**EXERCISE INPUTS**
BEGIN

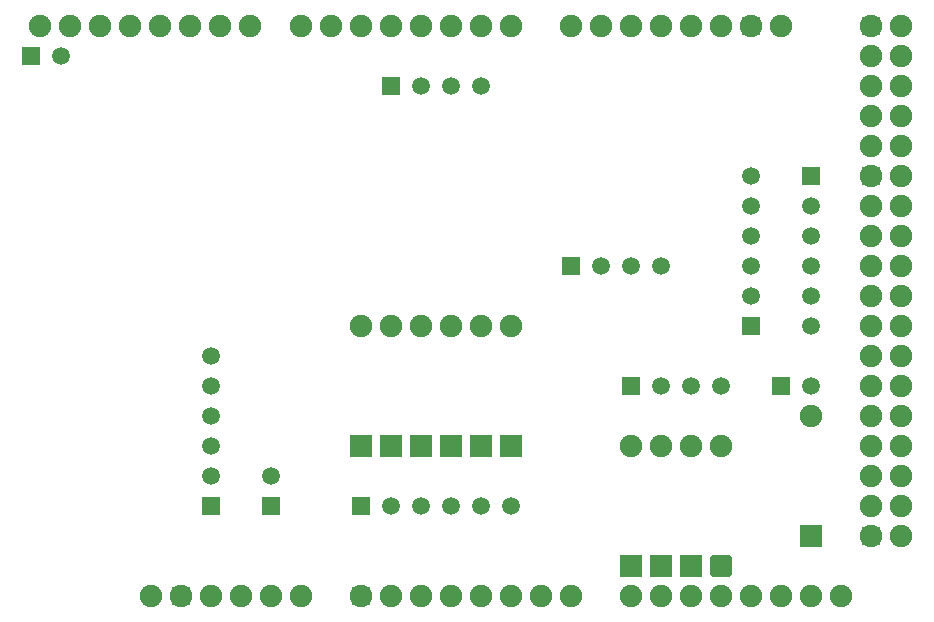
<source format=gbl>
G04 MADE WITH FRITZING*
G04 WWW.FRITZING.ORG*
G04 DOUBLE SIDED*
G04 HOLES PLATED*
G04 CONTOUR ON CENTER OF CONTOUR VECTOR*
%ASAXBY*%
%FSLAX23Y23*%
%MOIN*%
%OFA0B0*%
%SFA1.0B1.0*%
%ADD10C,0.075000*%
%ADD11C,0.059000*%
%ADD12R,0.059000X0.059000*%
%ADD13R,0.075000X0.075000*%
%ADD14C,0.020000*%
%LNCOPPER0*%
G90*
G70*
G54D10*
X108Y2022D03*
X208Y2022D03*
X308Y2022D03*
X408Y2022D03*
X508Y2022D03*
X608Y2022D03*
X708Y2022D03*
X808Y2022D03*
X978Y2022D03*
X1078Y2022D03*
X1178Y2022D03*
X1278Y2022D03*
X1378Y2022D03*
X1478Y2022D03*
X1578Y2022D03*
X1678Y2022D03*
X478Y122D03*
X578Y122D03*
X678Y122D03*
X778Y122D03*
X878Y122D03*
X978Y122D03*
X1178Y122D03*
X1278Y122D03*
X1378Y122D03*
X1478Y122D03*
X1578Y122D03*
X1678Y122D03*
X1878Y2022D03*
X1978Y2022D03*
X2078Y2022D03*
X2178Y2022D03*
X2278Y2022D03*
X2378Y2022D03*
X2478Y2022D03*
X2578Y2022D03*
X1778Y122D03*
X1878Y122D03*
X2078Y122D03*
X2178Y122D03*
X2278Y122D03*
X2378Y122D03*
X2478Y122D03*
X2578Y122D03*
X2678Y122D03*
X2778Y122D03*
X2878Y2022D03*
X2978Y2022D03*
X2878Y1922D03*
X2978Y1922D03*
X2878Y1822D03*
X2978Y1822D03*
X2878Y1722D03*
X2978Y1722D03*
X2878Y1622D03*
X2978Y1622D03*
X2878Y1522D03*
X2978Y1522D03*
X2878Y1422D03*
X2978Y1422D03*
X2878Y1322D03*
X2978Y1322D03*
X2878Y1222D03*
X2978Y1222D03*
X2878Y1122D03*
X2978Y1122D03*
X2878Y1022D03*
X2978Y1022D03*
X2878Y922D03*
X2978Y922D03*
X2878Y822D03*
X2978Y822D03*
X2878Y722D03*
X2978Y722D03*
X2878Y622D03*
X2978Y622D03*
X2878Y522D03*
X2978Y522D03*
X2878Y422D03*
X2978Y422D03*
X2878Y322D03*
X2978Y322D03*
G54D11*
X78Y1922D03*
X178Y1922D03*
X2878Y322D03*
X2978Y322D03*
X2578Y822D03*
X2678Y822D03*
X2878Y2022D03*
X2978Y2022D03*
X1178Y122D03*
X1278Y122D03*
X1378Y122D03*
X1478Y122D03*
X1578Y122D03*
X1678Y122D03*
X2878Y1522D03*
X2878Y1422D03*
X2878Y1322D03*
X2878Y1222D03*
X2878Y1122D03*
X2878Y1022D03*
X2478Y2022D03*
X2578Y2022D03*
X578Y122D03*
X678Y122D03*
X778Y122D03*
X878Y122D03*
X2478Y1022D03*
X2478Y1122D03*
X2478Y1222D03*
X2478Y1322D03*
X2478Y1422D03*
X2478Y1522D03*
X878Y422D03*
X878Y522D03*
X1878Y1222D03*
X1978Y1222D03*
X2078Y1222D03*
X2178Y1222D03*
X2078Y822D03*
X2178Y822D03*
X2278Y822D03*
X2378Y822D03*
X1278Y1822D03*
X1378Y1822D03*
X1478Y1822D03*
X1578Y1822D03*
X678Y422D03*
X678Y522D03*
X678Y622D03*
X678Y722D03*
X678Y822D03*
X678Y922D03*
X2678Y1522D03*
X2678Y1422D03*
X2678Y1322D03*
X2678Y1222D03*
X2678Y1122D03*
X2678Y1022D03*
X1178Y422D03*
X1278Y422D03*
X1378Y422D03*
X1478Y422D03*
X1578Y422D03*
X1678Y422D03*
G54D10*
X1578Y622D03*
X1578Y1022D03*
X1678Y622D03*
X1678Y1022D03*
X1478Y622D03*
X1478Y1022D03*
X1378Y622D03*
X1378Y1022D03*
X1278Y622D03*
X1278Y1022D03*
X1178Y622D03*
X1178Y1022D03*
X2378Y222D03*
X2378Y622D03*
X2278Y222D03*
X2278Y622D03*
X2178Y222D03*
X2178Y622D03*
X2078Y222D03*
X2078Y622D03*
X2678Y322D03*
X2678Y722D03*
G54D12*
X78Y1922D03*
X2878Y322D03*
X2578Y822D03*
X2878Y2022D03*
X1178Y122D03*
X2878Y1522D03*
X2478Y2022D03*
X578Y122D03*
X2478Y1022D03*
X878Y422D03*
X1878Y1222D03*
X2078Y822D03*
X1278Y1822D03*
X678Y422D03*
X2678Y1522D03*
X1178Y422D03*
G54D13*
X1578Y622D03*
X1678Y622D03*
X1478Y622D03*
X1378Y622D03*
X1278Y622D03*
X1178Y622D03*
X2278Y222D03*
X2178Y222D03*
X2078Y222D03*
X2678Y322D03*
G54D14*
X2350Y250D02*
X2405Y250D01*
X2405Y195D01*
X2350Y195D01*
X2350Y250D01*
D02*
G04 End of Copper0*
M02*
</source>
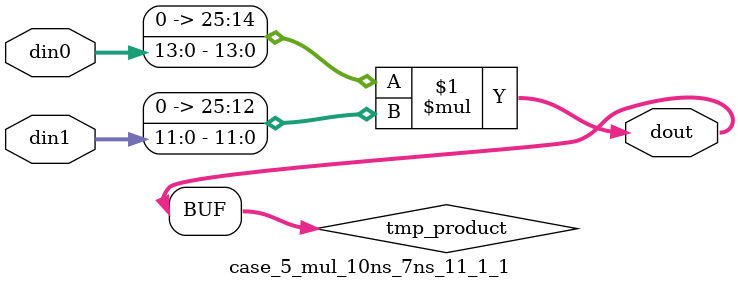
<source format=v>

`timescale 1 ns / 1 ps

 (* use_dsp = "no" *)  module case_5_mul_10ns_7ns_11_1_1(din0, din1, dout);
parameter ID = 1;
parameter NUM_STAGE = 0;
parameter din0_WIDTH = 14;
parameter din1_WIDTH = 12;
parameter dout_WIDTH = 26;

input [din0_WIDTH - 1 : 0] din0; 
input [din1_WIDTH - 1 : 0] din1; 
output [dout_WIDTH - 1 : 0] dout;

wire signed [dout_WIDTH - 1 : 0] tmp_product;
























assign tmp_product = $signed({1'b0, din0}) * $signed({1'b0, din1});











assign dout = tmp_product;





















endmodule

</source>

END

**WHAT IS EXPECTED**
Give back the full listing verbatim, skipping each picture.

**SOLUTION FOR THIS TASK**
<source format=gbl>
G04 MADE WITH FRITZING*
G04 WWW.FRITZING.ORG*
G04 DOUBLE SIDED*
G04 HOLES PLATED*
G04 CONTOUR ON CENTER OF CONTOUR VECTOR*
%ASAXBY*%
%FSLAX23Y23*%
%MOIN*%
%OFA0B0*%
%SFA1.0B1.0*%
%ADD10C,0.075000*%
%ADD11C,0.059000*%
%ADD12R,0.059000X0.059000*%
%ADD13R,0.075000X0.075000*%
%ADD14C,0.020000*%
%LNCOPPER0*%
G90*
G70*
G54D10*
X108Y2022D03*
X208Y2022D03*
X308Y2022D03*
X408Y2022D03*
X508Y2022D03*
X608Y2022D03*
X708Y2022D03*
X808Y2022D03*
X978Y2022D03*
X1078Y2022D03*
X1178Y2022D03*
X1278Y2022D03*
X1378Y2022D03*
X1478Y2022D03*
X1578Y2022D03*
X1678Y2022D03*
X478Y122D03*
X578Y122D03*
X678Y122D03*
X778Y122D03*
X878Y122D03*
X978Y122D03*
X1178Y122D03*
X1278Y122D03*
X1378Y122D03*
X1478Y122D03*
X1578Y122D03*
X1678Y122D03*
X1878Y2022D03*
X1978Y2022D03*
X2078Y2022D03*
X2178Y2022D03*
X2278Y2022D03*
X2378Y2022D03*
X2478Y2022D03*
X2578Y2022D03*
X1778Y122D03*
X1878Y122D03*
X2078Y122D03*
X2178Y122D03*
X2278Y122D03*
X2378Y122D03*
X2478Y122D03*
X2578Y122D03*
X2678Y122D03*
X2778Y122D03*
X2878Y2022D03*
X2978Y2022D03*
X2878Y1922D03*
X2978Y1922D03*
X2878Y1822D03*
X2978Y1822D03*
X2878Y1722D03*
X2978Y1722D03*
X2878Y1622D03*
X2978Y1622D03*
X2878Y1522D03*
X2978Y1522D03*
X2878Y1422D03*
X2978Y1422D03*
X2878Y1322D03*
X2978Y1322D03*
X2878Y1222D03*
X2978Y1222D03*
X2878Y1122D03*
X2978Y1122D03*
X2878Y1022D03*
X2978Y1022D03*
X2878Y922D03*
X2978Y922D03*
X2878Y822D03*
X2978Y822D03*
X2878Y722D03*
X2978Y722D03*
X2878Y622D03*
X2978Y622D03*
X2878Y522D03*
X2978Y522D03*
X2878Y422D03*
X2978Y422D03*
X2878Y322D03*
X2978Y322D03*
G54D11*
X78Y1922D03*
X178Y1922D03*
X2878Y322D03*
X2978Y322D03*
X2578Y822D03*
X2678Y822D03*
X2878Y2022D03*
X2978Y2022D03*
X1178Y122D03*
X1278Y122D03*
X1378Y122D03*
X1478Y122D03*
X1578Y122D03*
X1678Y122D03*
X2878Y1522D03*
X2878Y1422D03*
X2878Y1322D03*
X2878Y1222D03*
X2878Y1122D03*
X2878Y1022D03*
X2478Y2022D03*
X2578Y2022D03*
X578Y122D03*
X678Y122D03*
X778Y122D03*
X878Y122D03*
X2478Y1022D03*
X2478Y1122D03*
X2478Y1222D03*
X2478Y1322D03*
X2478Y1422D03*
X2478Y1522D03*
X878Y422D03*
X878Y522D03*
X1878Y1222D03*
X1978Y1222D03*
X2078Y1222D03*
X2178Y1222D03*
X2078Y822D03*
X2178Y822D03*
X2278Y822D03*
X2378Y822D03*
X1278Y1822D03*
X1378Y1822D03*
X1478Y1822D03*
X1578Y1822D03*
X678Y422D03*
X678Y522D03*
X678Y622D03*
X678Y722D03*
X678Y822D03*
X678Y922D03*
X2678Y1522D03*
X2678Y1422D03*
X2678Y1322D03*
X2678Y1222D03*
X2678Y1122D03*
X2678Y1022D03*
X1178Y422D03*
X1278Y422D03*
X1378Y422D03*
X1478Y422D03*
X1578Y422D03*
X1678Y422D03*
G54D10*
X1578Y622D03*
X1578Y1022D03*
X1678Y622D03*
X1678Y1022D03*
X1478Y622D03*
X1478Y1022D03*
X1378Y622D03*
X1378Y1022D03*
X1278Y622D03*
X1278Y1022D03*
X1178Y622D03*
X1178Y1022D03*
X2378Y222D03*
X2378Y622D03*
X2278Y222D03*
X2278Y622D03*
X2178Y222D03*
X2178Y622D03*
X2078Y222D03*
X2078Y622D03*
X2678Y322D03*
X2678Y722D03*
G54D12*
X78Y1922D03*
X2878Y322D03*
X2578Y822D03*
X2878Y2022D03*
X1178Y122D03*
X2878Y1522D03*
X2478Y2022D03*
X578Y122D03*
X2478Y1022D03*
X878Y422D03*
X1878Y1222D03*
X2078Y822D03*
X1278Y1822D03*
X678Y422D03*
X2678Y1522D03*
X1178Y422D03*
G54D13*
X1578Y622D03*
X1678Y622D03*
X1478Y622D03*
X1378Y622D03*
X1278Y622D03*
X1178Y622D03*
X2278Y222D03*
X2178Y222D03*
X2078Y222D03*
X2678Y322D03*
G54D14*
X2350Y250D02*
X2405Y250D01*
X2405Y195D01*
X2350Y195D01*
X2350Y250D01*
D02*
G04 End of Copper0*
M02*
</source>
<source format=v>

`timescale 1 ns / 1 ps

 (* use_dsp = "no" *)  module case_5_mul_10ns_7ns_11_1_1(din0, din1, dout);
parameter ID = 1;
parameter NUM_STAGE = 0;
parameter din0_WIDTH = 14;
parameter din1_WIDTH = 12;
parameter dout_WIDTH = 26;

input [din0_WIDTH - 1 : 0] din0; 
input [din1_WIDTH - 1 : 0] din1; 
output [dout_WIDTH - 1 : 0] dout;

wire signed [dout_WIDTH - 1 : 0] tmp_product;
























assign tmp_product = $signed({1'b0, din0}) * $signed({1'b0, din1});











assign dout = tmp_product;





















endmodule

</source>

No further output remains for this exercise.